2. Embrace Simplicity and Organization
When dealing with such problems, the focus is not only on communication, but informed communication. Since I am not forced to gather all of the facts at an office visit (a truly impossible task for both doctors and patients), I need to have a better way of keeping track of things. I have to have a record that immediately tells me what I need to know about the person with whom I am interacting. The best decisions are made with the clearest picture of the situation, and I need a record that gives me that picture as efficiently as possible.
This is a far cry from my former life, where I was forced to include massive amounts of E/M vomit in every note to justify billing. The facts were hidden in the medical record, not revealed by it. What was the penalty for not having all the information I needed or for the bad decisions that were the result? Patients stayed sick, came back to the office, and I got paid more.
So, I have been forced to find new ways of organizing information. When I look at a person's medical condition or a specific symptom, I want to have access to:
- All medications related to it.
- All encounters where it was addressed.
- All associated testing, procedures, surgeries, and hospitalizations.
- The opinions and contributions of other doctors on the issue.
- A clear idea of it's impact on the patient.
I want this information with as little work as possible so my communication can be as efficient and effective as possible. It's been a tough task, but I think I've found a way to do this without demanding extra work.
3. Give that record to the patient
I am not the only one who needs good information; the patient is an equal participant in these conversations, and the one with the most to gain from good decisions.
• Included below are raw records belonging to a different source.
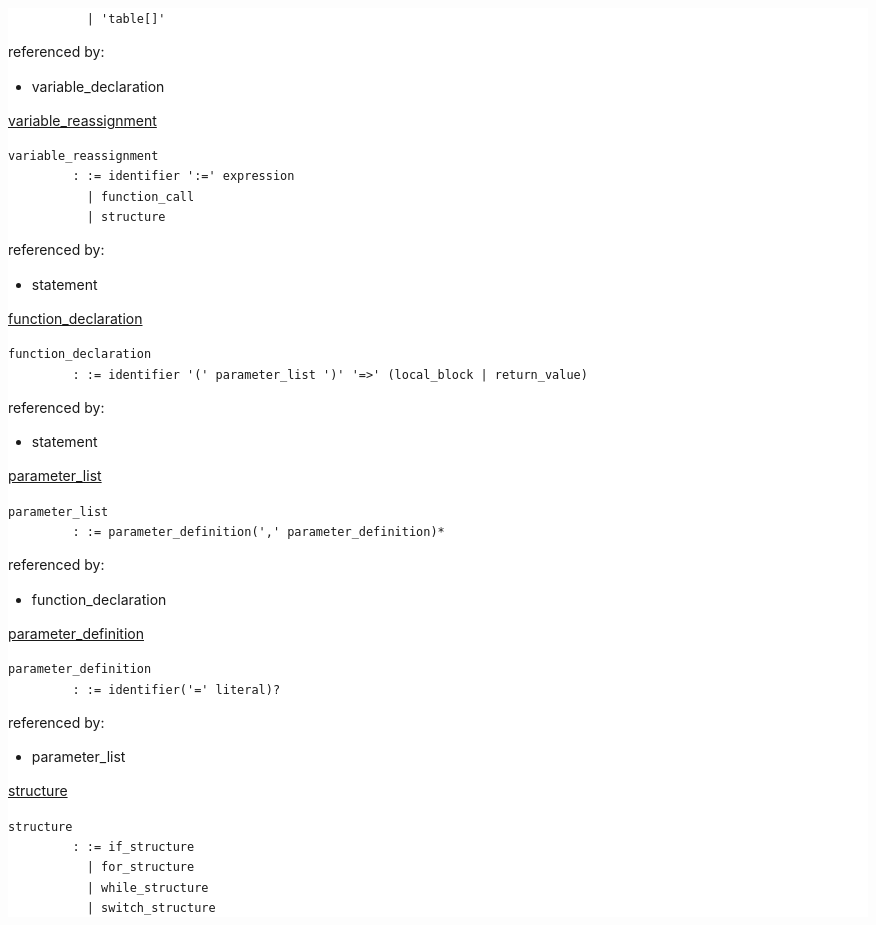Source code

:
 ```
           | 'table[]'
```

referenced by:

- variable_declaration

[variable_reassignment]()

```
variable_reassignment
         : := identifier ':=' expression
           | function_call
           | structure
```

referenced by:

- statement

[function_declaration]()

```
function_declaration
         : := identifier '(' parameter_list ')' '=>' (local_block | return_value)
```

referenced by:

- statement

[parameter_list]()

```
parameter_list
         : := parameter_definition(',' parameter_definition)*
```

referenced by:

- function_declaration

[parameter_definition]()

```
parameter_definition
         : := identifier('=' literal)?
```

referenced by:

- parameter_list

[structure]()

```
structure
         : := if_structure
           | for_structure
           | while_structure
           | switch_structure
```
The only solution I can see is to put this information where it belongs: in the hands of the patient.
If I had embraced this idea fully in my previous life, I would have been faced with a problem: the medical records sucked. The useful information that happened to be present in the record was buried in piles of coding compliance refuse, obscured by reams of superfluous data. Our records were better than most, and yet sharing them would reveal to our patients how little time was spent keeping them organized and accurate. We simply had more important things to do: things that paid the bills.
Creating a truly meaningful and useful record has not simply been something I've done for myself; my ultimate goal is to not only give them to the patient, but to invite them to help me in the never-ending task of keeping them organized and updated. My job will be to curate that information, as I better understand which parts of the information should be emphasized, and which should be available when needed.
I've got more points to make, but will let that go to another post. The point I want to make clear is this: the radical change in my payment model has forced an equally radical change in the systems that support that model. I can't put new wine in old wineskins. The medical record of my past life was built to help with the problems inherent in that sad existence, and they served to amplify the sadness of that existence. Now living in a much happier, patient-centered world, I can build something that will increase that goodness and happiness.
Sorry Shirley and Gwyneth. I think I will stay where I am.